Prior to finalizing the model, a comprehensive variable selection process was implemented to ensure robustness. The methodology began with an initial screening using variance inflation factors (VIF < 5) to eliminate multicollinear predictors. This was followed by recursive feature elimination with cross-validation and permutation importance testing within the RF framework. Although some variables, such as distance to roads (importance = 0.23), showed relatively minor contributions, they were retained due to their non-zero importance scores and potential ecological significance. Notably, the top three environmental predictors (soil pH, NDVI, and organic carbon) collectively accounted for 68% of the total feature importance, demonstrating their dominant role in explaining arsenic distribution patterns.

The strong performance of OK-based SRs further emphasizes the value of incorporating geostatistical interpolation techniques when engineering spatial features for environmental modeling. These findings not only validate the theoretical basis for variable selection but also provide practical guidance for future studies aiming to predict soil heavy metal contamination using similar methodologies.

Figure 3 compares model predictions against measured values, showing DF21’s tighter clustering along the 1:1 line. The residual plots (insets) confirm its superior handling of high-concentration samples (>5 mg/kg), where PLSR and RF exhibited systematic underestimation.
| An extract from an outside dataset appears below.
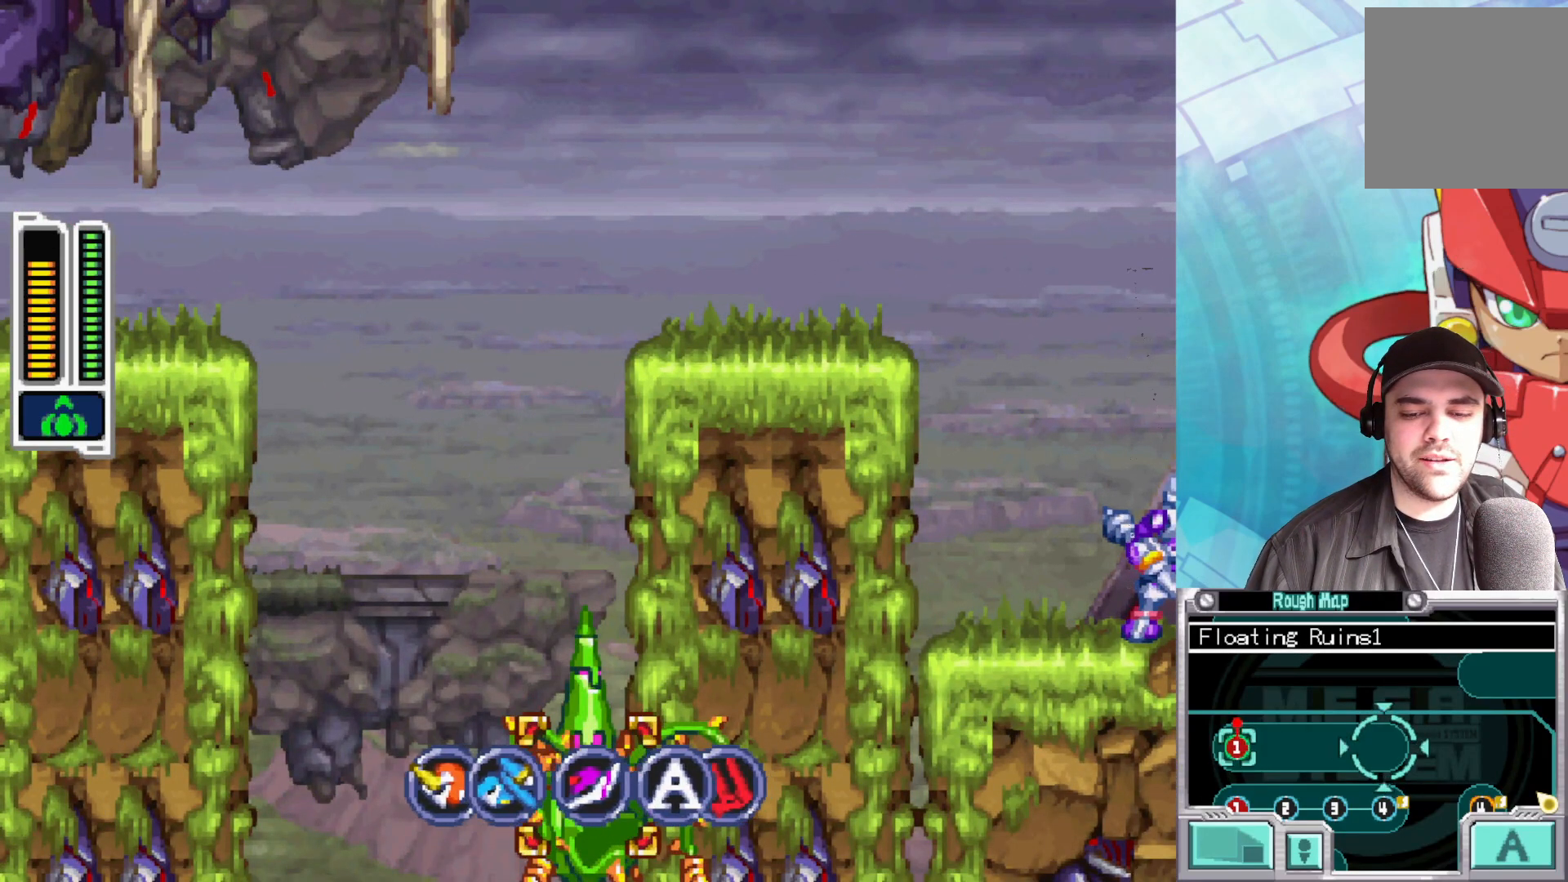
{"buttons": [], "left_stick": "right", "right_stick": "center", "events": [[117, "left_stick", "right"], [267, "left_stick", "center"], [433, "left_stick", "right"]]}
3.5. Cross-Region Validation

The framework’s transferability was rigorously evaluated by applying the trained DF21 model with full spatial features (S-3 variables) to an independent dataset from Guangdong Province, China. This test region shares similar mining-induced contamination patterns with the original study area in Chenzhou but exhibits distinct soil characteristics and climatic conditions. Without any model retraining or parameter adjustments, the framework demonstrated robust cross-region performance, achieving an R² of 0.71–0.72 and RMSE of 0.91–0.93 mg/kg.

While these results represent a 13–14% decrease in predictive accuracy compared to the Chenzhou application (where R² reached 0.85), they significantly outperform conventional geostatistical methods. Traditional kriging approaches typically yield R² values between 0.58–0.62 when applied to new regions, highlighting the superior generalization capability of our integrated framework. The moderate performance decline observed can be attributed to differences in local soil properties and environmental conditions between the two regions.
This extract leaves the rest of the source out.